The plaintiff argues that equity should be considered and, both at oral argument and in its brief, cited a number of compelling reasons why justice calls for the defendant to pay what it legally and morally should pay. This is not a matter of equity, however, but simply one of statutory construction and application. We agree
The judgment is affirmed.
In this opinion the other judges concurred.
The court denied the plaintiffs motion for summary judgment.

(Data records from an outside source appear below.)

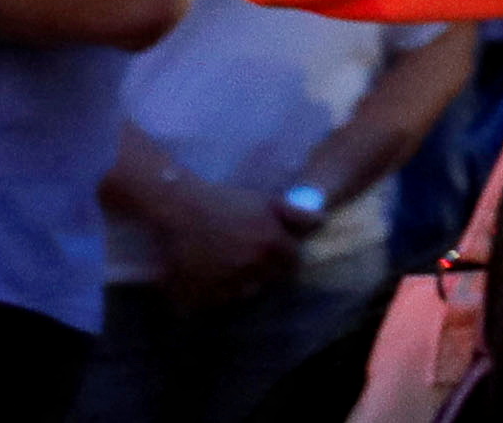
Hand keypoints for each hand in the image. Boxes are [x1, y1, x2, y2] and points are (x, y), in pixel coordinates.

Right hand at [152, 177, 291, 302]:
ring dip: (243, 283)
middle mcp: (252, 266)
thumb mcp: (266, 201)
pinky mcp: (204, 293)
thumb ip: (297, 215)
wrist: (180, 209)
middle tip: (252, 259)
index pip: (292, 264)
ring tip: (231, 267)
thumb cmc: (225, 201)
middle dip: (266, 271)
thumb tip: (322, 222)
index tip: (277, 254)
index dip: (286, 259)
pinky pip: (219, 300)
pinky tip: (213, 275)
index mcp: (270, 244)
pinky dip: (219, 292)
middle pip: (270, 280)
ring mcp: (227, 281)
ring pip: (246, 293)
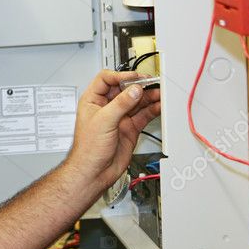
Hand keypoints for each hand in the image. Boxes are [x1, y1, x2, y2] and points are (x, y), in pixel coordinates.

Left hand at [64, 70, 161, 191]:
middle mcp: (107, 107)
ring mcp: (120, 117)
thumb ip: (121, 104)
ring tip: (160, 93)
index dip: (121, 75)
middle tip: (152, 83)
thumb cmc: (88, 149)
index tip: (134, 77)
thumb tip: (134, 90)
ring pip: (136, 101)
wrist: (94, 172)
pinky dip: (152, 109)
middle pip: (125, 89)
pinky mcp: (130, 128)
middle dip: (139, 85)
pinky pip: (143, 115)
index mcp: (93, 100)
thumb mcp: (104, 121)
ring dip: (148, 96)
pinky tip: (159, 105)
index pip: (106, 79)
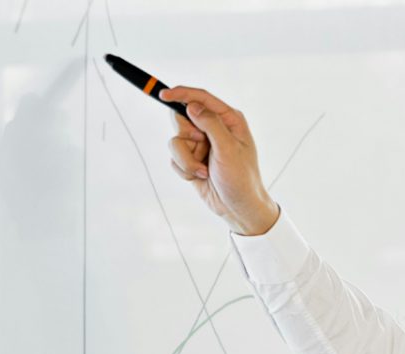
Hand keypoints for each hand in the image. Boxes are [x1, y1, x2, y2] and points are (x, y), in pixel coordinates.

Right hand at [160, 85, 279, 235]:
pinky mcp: (192, 159)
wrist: (237, 208)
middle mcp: (213, 129)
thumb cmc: (241, 179)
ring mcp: (201, 144)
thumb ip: (211, 125)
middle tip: (199, 146)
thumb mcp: (228, 149)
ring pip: (175, 141)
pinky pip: (175, 157)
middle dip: (186, 136)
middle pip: (182, 118)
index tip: (163, 94)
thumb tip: (192, 106)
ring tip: (204, 171)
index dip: (181, 94)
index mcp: (228, 120)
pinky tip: (201, 177)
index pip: (201, 99)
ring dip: (186, 159)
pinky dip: (185, 169)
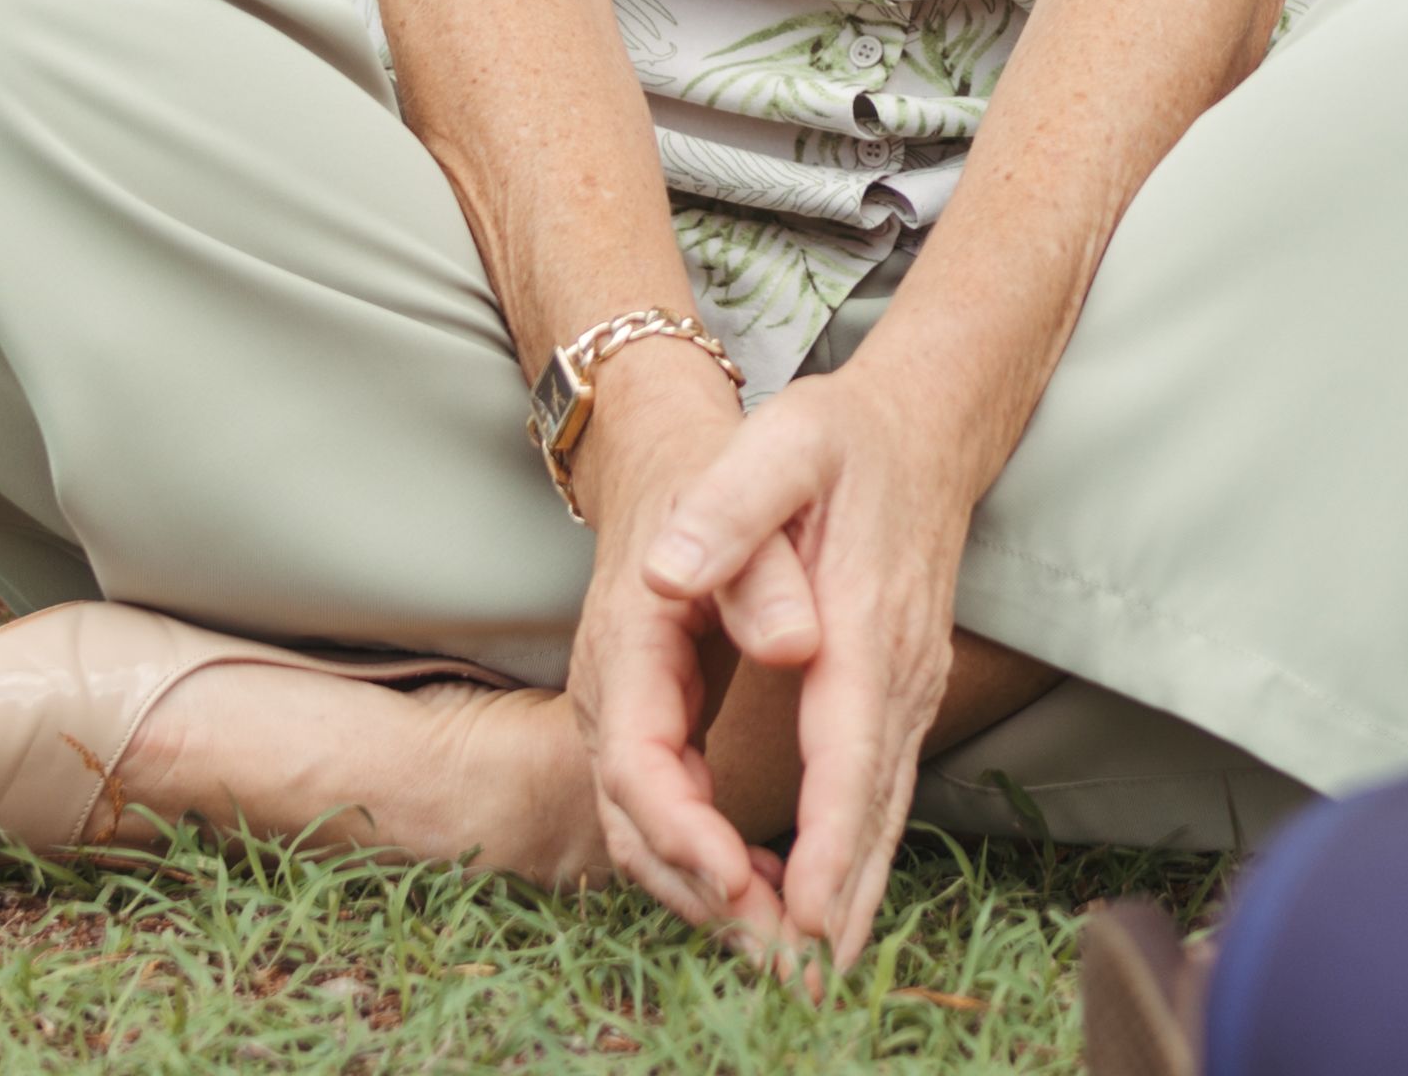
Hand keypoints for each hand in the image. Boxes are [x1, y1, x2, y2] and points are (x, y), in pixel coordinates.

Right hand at [557, 354, 786, 941]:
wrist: (673, 447)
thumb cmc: (727, 460)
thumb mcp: (757, 472)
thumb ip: (756, 554)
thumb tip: (788, 639)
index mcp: (630, 641)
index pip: (640, 764)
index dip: (690, 831)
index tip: (744, 878)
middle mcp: (613, 694)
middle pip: (640, 827)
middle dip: (710, 900)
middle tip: (788, 960)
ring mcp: (627, 717)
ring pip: (652, 838)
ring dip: (718, 902)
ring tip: (794, 956)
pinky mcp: (656, 727)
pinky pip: (674, 818)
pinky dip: (720, 869)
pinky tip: (783, 897)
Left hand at [630, 348, 996, 977]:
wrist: (926, 428)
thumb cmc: (840, 439)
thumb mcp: (781, 443)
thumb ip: (731, 506)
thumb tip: (670, 570)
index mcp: (863, 626)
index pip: (849, 754)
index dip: (828, 845)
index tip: (806, 924)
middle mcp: (897, 675)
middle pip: (872, 813)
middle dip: (836, 909)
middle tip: (798, 994)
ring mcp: (907, 692)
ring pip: (881, 817)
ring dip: (845, 903)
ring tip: (805, 982)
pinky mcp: (900, 698)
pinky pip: (878, 798)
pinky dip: (854, 864)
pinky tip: (826, 913)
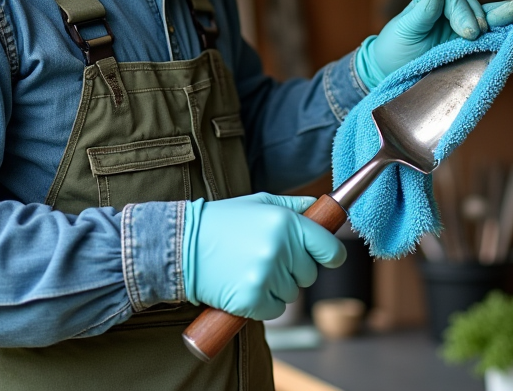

The plaintiffs statement of issues contained a third issue: “Did the trial court err in concluding that there was no genuine issue of material fact as to the defendant and plaintiffs motion and cross motion for summary judgment?” The plaintiff failed to brief this issue. We will not consider a claim not briefed. Jones v. Ippoliti, 52 Conn. App. 199, 201 n.4, 727 A.2d 713 (1999). The plaintiffs sole reference to this issue is in its reply brief and in a brief paragraph in its principal brief, without analysis.
General Statutes § 49-37 (a) provides: “Whenever any mechanic’s lien has been placed upon any real estate pursuant to sections 49-33, 49-34 and 49-35, the owner of that real estate, or any person interested in it, may make an application to any judge of the Superior Court that the lien be dissolved upon the substitution of a bond with surety, and the judge shall order reasonable notice to be given to the lienor of the application. If the lienor is not a resident of the state, the judge may order notice to be given by publication, registered or certified letter or personal service. If the judge is satisfied that the applicant in good faith intends to contest the lien, he shall,
The parties agree that the defendant, as surety, was not a party to the arbitration proceedings.
The plaintiff claimed during oral argument that as a common-law bond, the one year statute of limitation was inapplicable to an action brought to collect on it as a security. Even if the bond was not statutory, an action might be time barred even by a six year statute of limitation, unless the statute ran from the date that the arbitration award was confirmed by the Superior Court.